Data section
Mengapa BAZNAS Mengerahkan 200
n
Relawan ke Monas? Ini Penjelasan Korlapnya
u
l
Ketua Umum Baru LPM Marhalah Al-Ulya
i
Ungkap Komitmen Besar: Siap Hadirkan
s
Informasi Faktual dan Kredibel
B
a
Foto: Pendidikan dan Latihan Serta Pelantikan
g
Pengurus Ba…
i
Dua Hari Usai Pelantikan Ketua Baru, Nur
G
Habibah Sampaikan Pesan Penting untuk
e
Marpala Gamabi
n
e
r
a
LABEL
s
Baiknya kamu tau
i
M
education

What is being asked
Set the listing above down again exactly.

Answer section
Mengapa BAZNAS Mengerahkan 200
n
Relawan ke Monas? Ini Penjelasan Korlapnya
u
l
Ketua Umum Baru LPM Marhalah Al-Ulya
i
Ungkap Komitmen Besar: Siap Hadirkan
s
Informasi Faktual dan Kredibel
B
a
Foto: Pendidikan dan Latihan Serta Pelantikan
g
Pengurus Ba…
i
Dua Hari Usai Pelantikan Ketua Baru, Nur
G
Habibah Sampaikan Pesan Penting untuk
e
Marpala Gamabi
n
e
r
a
LABEL
s
Baiknya kamu tau
i
M
education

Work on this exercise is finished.